QED Foundation | Elizabeth Cardine, Lucas Braley | Workshop
Saturday, Nov. 13, 8:00-9:45am
Controlling Our Destiny: Developing a Professional Learning Community to Increase Student Learning
In an NCLB world, too many educators believe that they have little control over their classroom practice. This session is meant to empower practitioners to take back the control they deserve. The facilitators, who lead professional learning at their school site, will guide participants through a process in developing a Professional Learning Community around an identified problem of practice, resulting in increased student learning. Development of a concrete action plan will conclude the session.
New San Juan High School | Steve Hunt, Nicole Kukral | Workshop
Saturday, Nov. 13, 10:15am-12:00pm
Standing for Something: Teaching as a Philosophical and Political Act
In this session, an educational researcher and a practitioner will share six recently completed studies that consider the following aspects of progressive education: teacher identity, teaching English Learners, small school contexts, the collective role of teacher-leaders, teaching toward democracy, and full careers in education. Participants will engage in supported “cafe conversations” with the researcher-practitioners around ways to sustain environments that are both academically successful for every student and professionally meaningful for every educator.
New Haven Unified School District | Joey Feldman, Lynda Tredway | Workshop
Saturday, Nov. 13, 10:15am-12:00pm
Sustaining a School-Wide Commitment to Equity in the Face of Budget Cuts: Experience and Lessons
In this interactive workshop, participants will work with the School Redesign Network at Stanford University and Hillsdale High School leaders to learn how Hillsdale built a school-wide commitment to equitable practices through small learning communities. Participants will learn how this commitment can guide decision making and be sustained through budget cuts. Participants will take away methods for using shared values and democratic decision making for examining tough financial choices.

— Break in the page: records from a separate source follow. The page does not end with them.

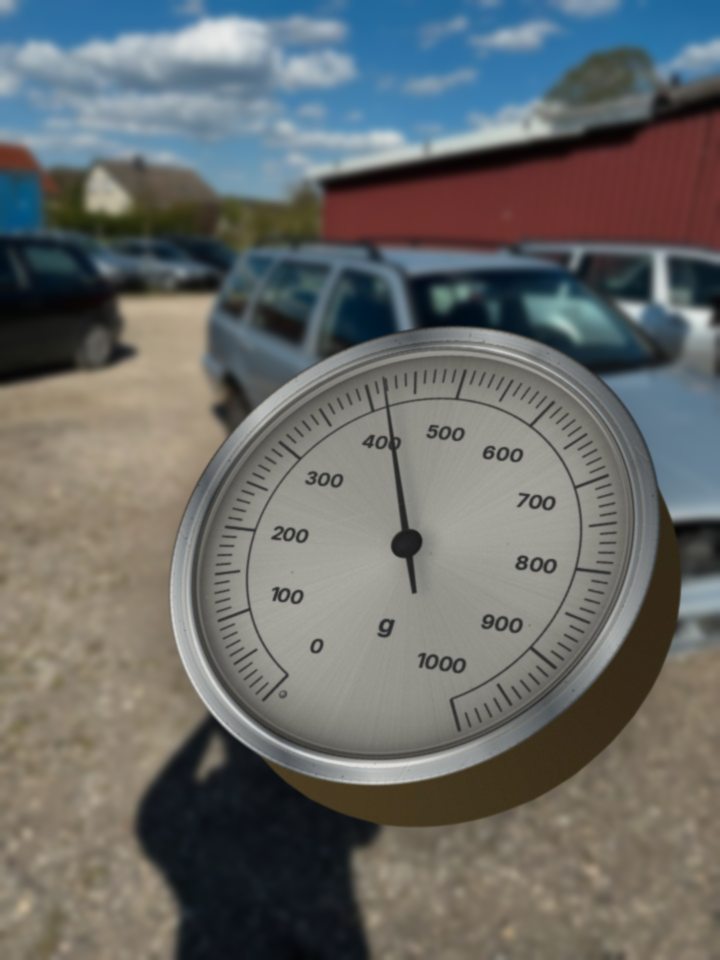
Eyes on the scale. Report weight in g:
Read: 420 g
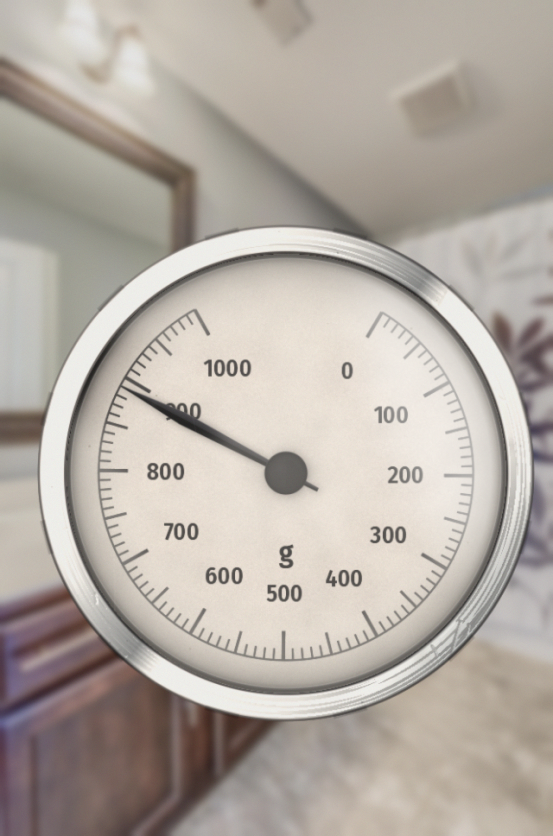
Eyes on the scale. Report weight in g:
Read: 890 g
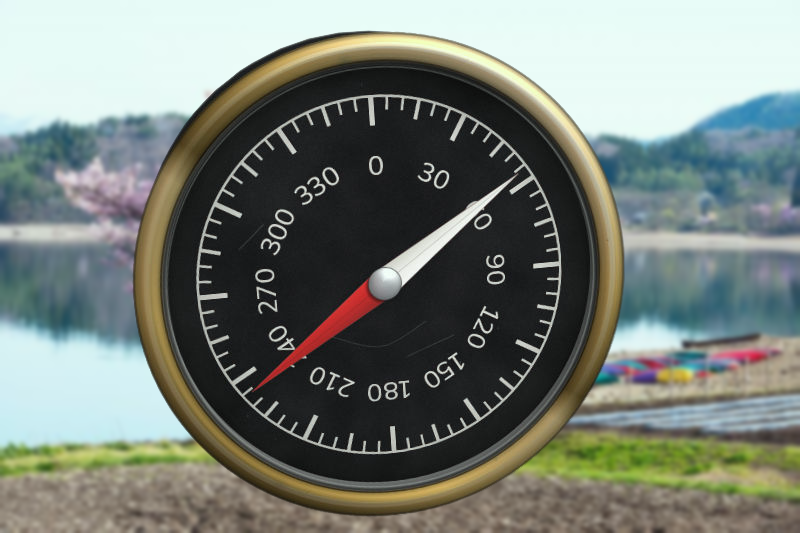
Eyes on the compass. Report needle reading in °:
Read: 235 °
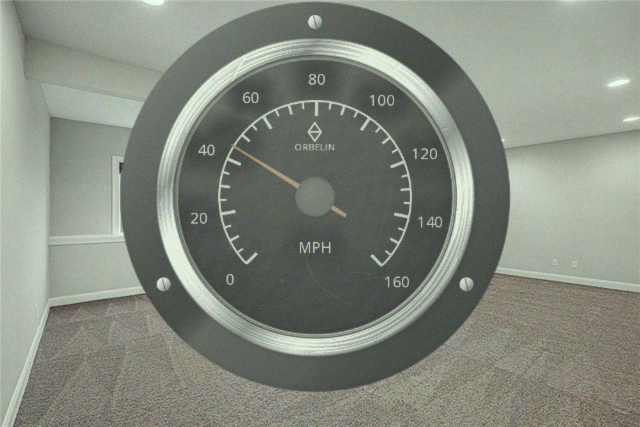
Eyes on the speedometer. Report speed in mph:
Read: 45 mph
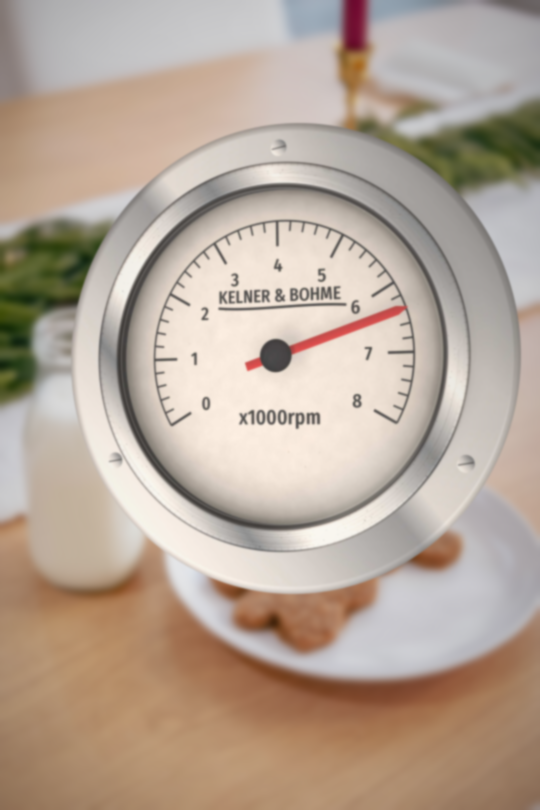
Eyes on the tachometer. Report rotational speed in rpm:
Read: 6400 rpm
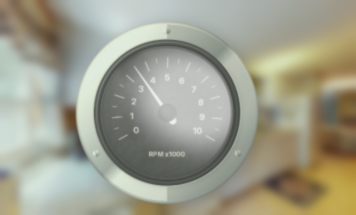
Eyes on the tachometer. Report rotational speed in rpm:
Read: 3500 rpm
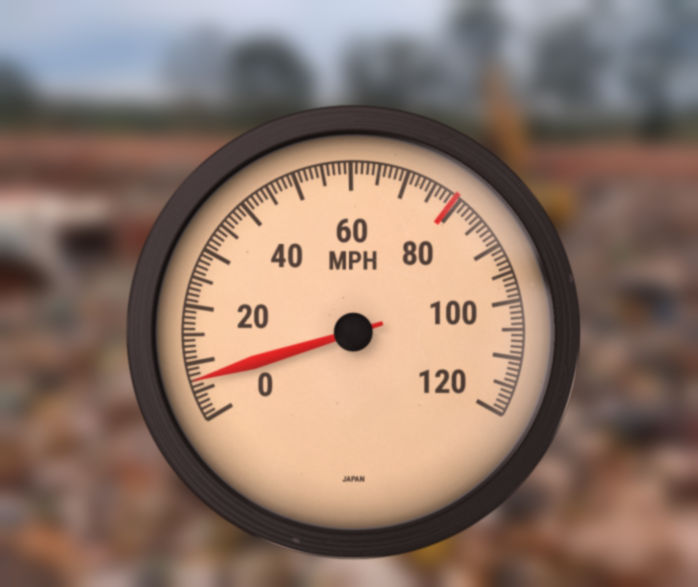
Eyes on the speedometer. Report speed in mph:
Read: 7 mph
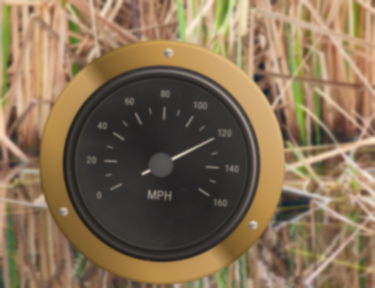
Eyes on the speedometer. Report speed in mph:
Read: 120 mph
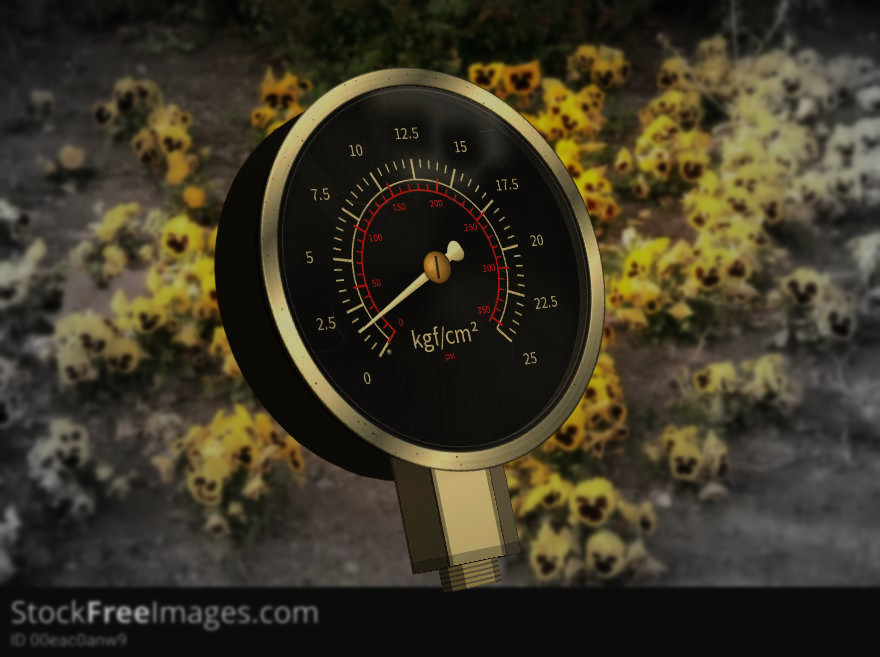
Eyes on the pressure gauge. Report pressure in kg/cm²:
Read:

School Redesign Network | Elle Rustique, Diane Friedlaender, School Redesign Network at Stanford University, and Jeff Gilbert, Principal, Hillsdale High School | Workshop
Saturday, Nov. 13, 10:15am-12:00pm
Leading Through Transition: Text-Based Discussion on Sustaining a School’s Identity during Leadership Change
How does a school sustain its identity through a change in leadership? Please join us for a text-based discussion on the article “Sustaining Change: The Struggle to Maintain Change at Central Park East Secondary School” by Diane Suiter and Deborah Meier. This article can be found at www.essentialschools.org in the resource section. We will explore this text as well as explore how other schools have maintained their commitment to the CES Common Principles while experiencing significant changes in school leadership.
Francis W. Parker Charter Essential School | Diane Kruse | Interest Group
Saturday, Nov. 13, 10:15am-12:00pm
Why It Matters: What We Can Do Without Money if It's Important Enough
Education has been the subject of a lot of hype for the past 25 years, but rarely are we prepared to ask ourselves what matters most--why we should require every youngster to spend 12 years in school, and why we insist that unless they spend 16 years, there is little hope they can earn a decent wage? That's the task that CES must reinstate as Essential. Any path will take us somewhere, but where do we want to go?